Douze patientes et patients ont participé à l’étude et les résultats confirment que les réponses ne sont de loin pas uniformes. Le seul point commun entre tous les anticorps générés par les participants, c’est qu’ils visent les «clous» – ou spikes – qui couvrent la surface des coronavirus et auxquels ils doivent leur nom. Mais ils s’amarrent à des endroits très différents de ces grandes protéines. Les scientifiques ont néanmoins identifié trois zones les plus fréquemment sélectionnées. Et deux d’entre elles correspondent à des points d’accroche indispensables à des protéines spéciales (protéases) qui permettent au coronavirus de fusionner avec la membrane cellulaire et de relâcher son matériel génétique à l’intérieur de sa proie.
Tête ou base du clou?
«Nous avons été surpris par ce résultat, précise Nicolas Winssinger. Jusqu’à présent, la plupart des efforts dans ce domaine se sont concentrés sur la partie supérieure du «clou», celle dont on sait qu’elle permet au coronavirus de s’attacher à la cellule cible. La fusion du virus avec la cellule n’en représente que la deuxième étape mais elle est en réalité plus décisive.»

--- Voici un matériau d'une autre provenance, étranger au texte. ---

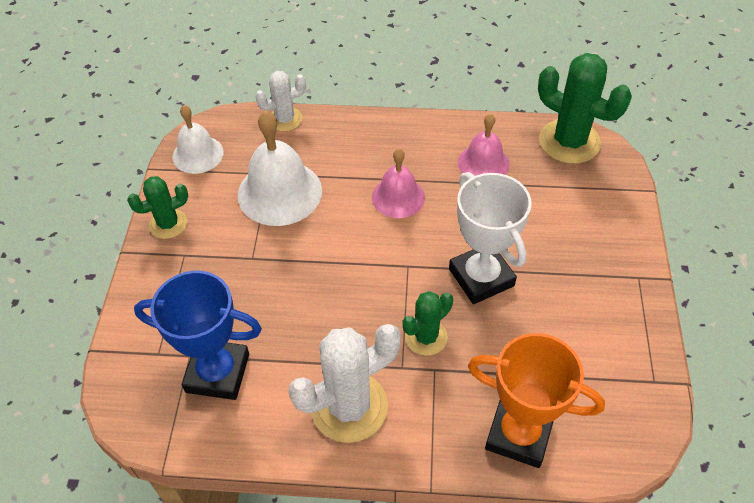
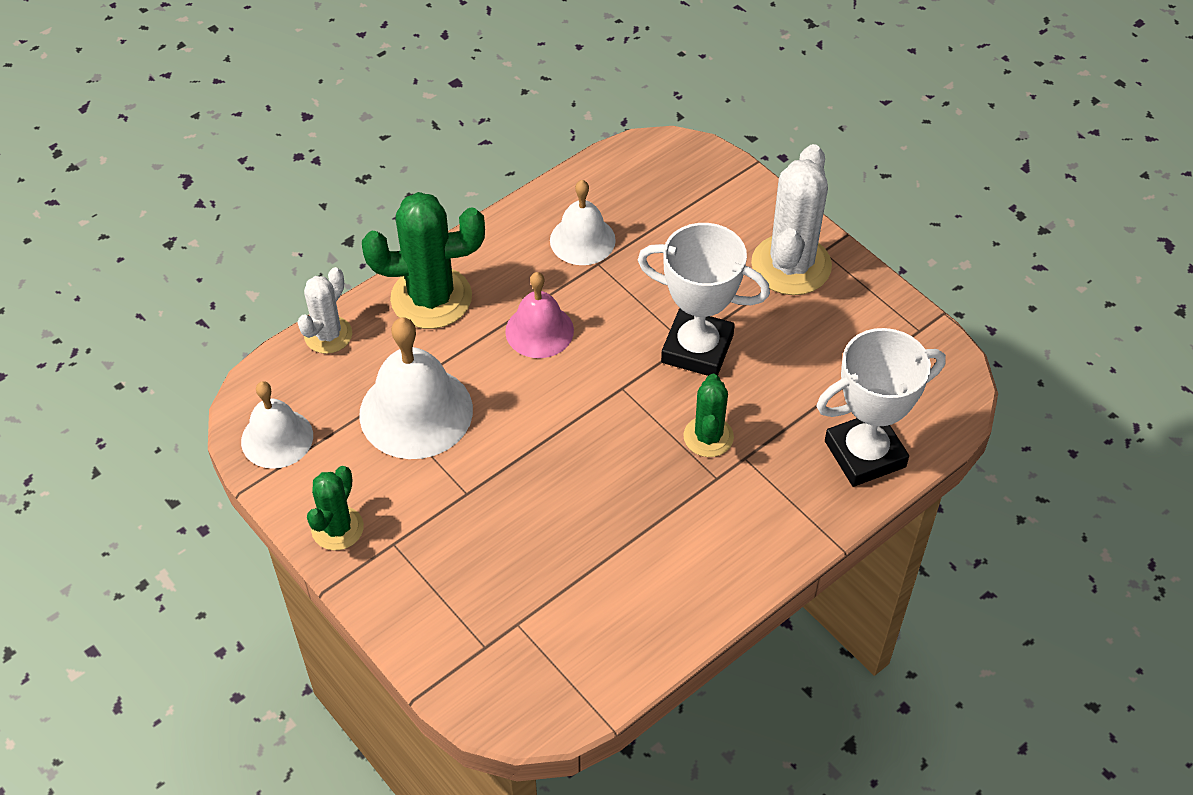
camera: 45 degrees left, 0 degrees up
(217, 373) = (563, 615): blue trophy -> none
(349, 407) = (710, 545): white cactus -> white cactus (791, 265)
(483, 163) = (582, 240): pink bell -> white bell
(519, 434) = (865, 454): orange trophy -> white trophy
(569, 142) = (638, 164): green cactus -> green cactus (431, 298)

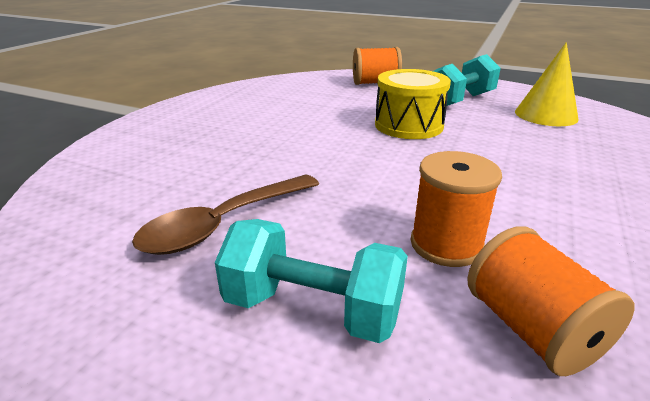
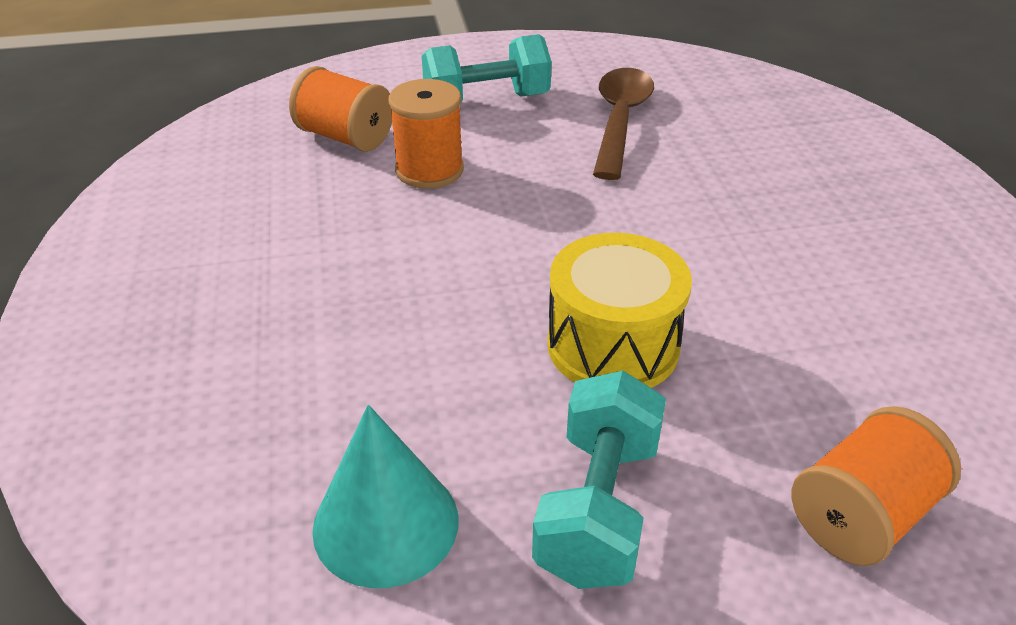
camera: 145 degrees right, 10 degrees up
(546, 115) = (386, 523): yellow cone -> turquoise cone

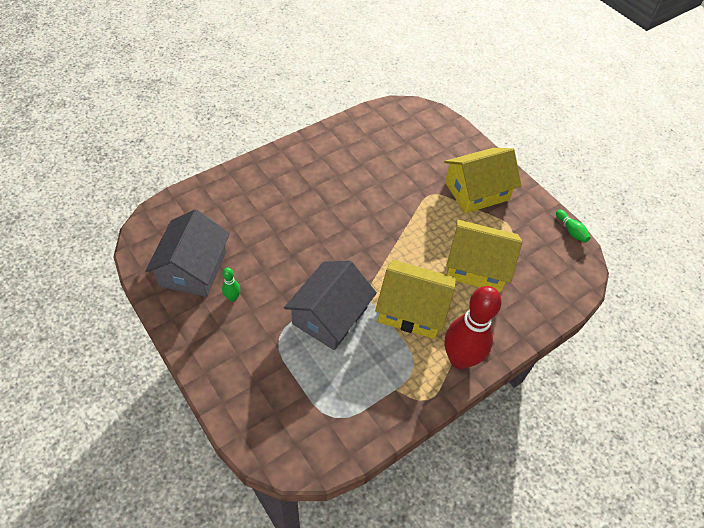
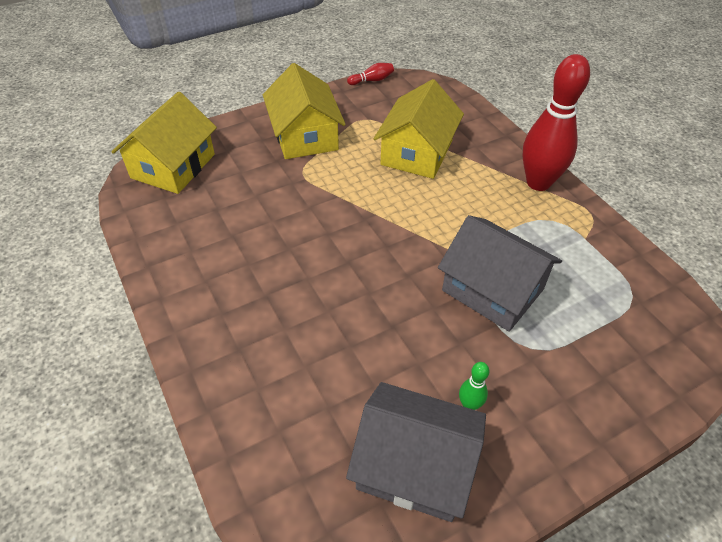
camera: 80 degrees left, 5 degrees down
(412, 309) = (478, 212): yellow house -> yellow house (173, 166)
(571, 231) = (372, 80): green bowling pin -> red bowling pin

En effet, le fait de s’accrocher à une cellule n’assure pas encore au virus de pouvoir fusionner avec elle. De plus, le problème avec la partie supérieure du «clou», c’est qu’elle ne représente pas forcément une cible idéale pour un médicament ou un vaccin. Elle peut même s’avérer dangereuse. Des études effectuées sur des singes infectés par le SARS-Cov1, le virus responsable de l’épidémie de 2003 et faisant partie de la même famille des coronavirus, ont montré que des anticorps s’attachant à cet endroit non seulement n’empêchent pas toujours les virus de s’attacher à leurs cellules cible mais, en plus, les redirigent vers d’autres types de cellules, provoquant ainsi l’apparition de maladies secondaires (ADE antibody-dependent enhancement of diseases).
Les deux épitopes identifiés par les auteurs genevois, quant à eux, sont impliqués dans un processus très différent. Ils pourraient donc offrir une alternative plus prometteuse – et moins risquée – dans la recherche d’un nouveau traitement ou vaccin. Mais avant cela, il faudrait d’abord évaluer le pouvoir neutralisant des anticorps correspondants.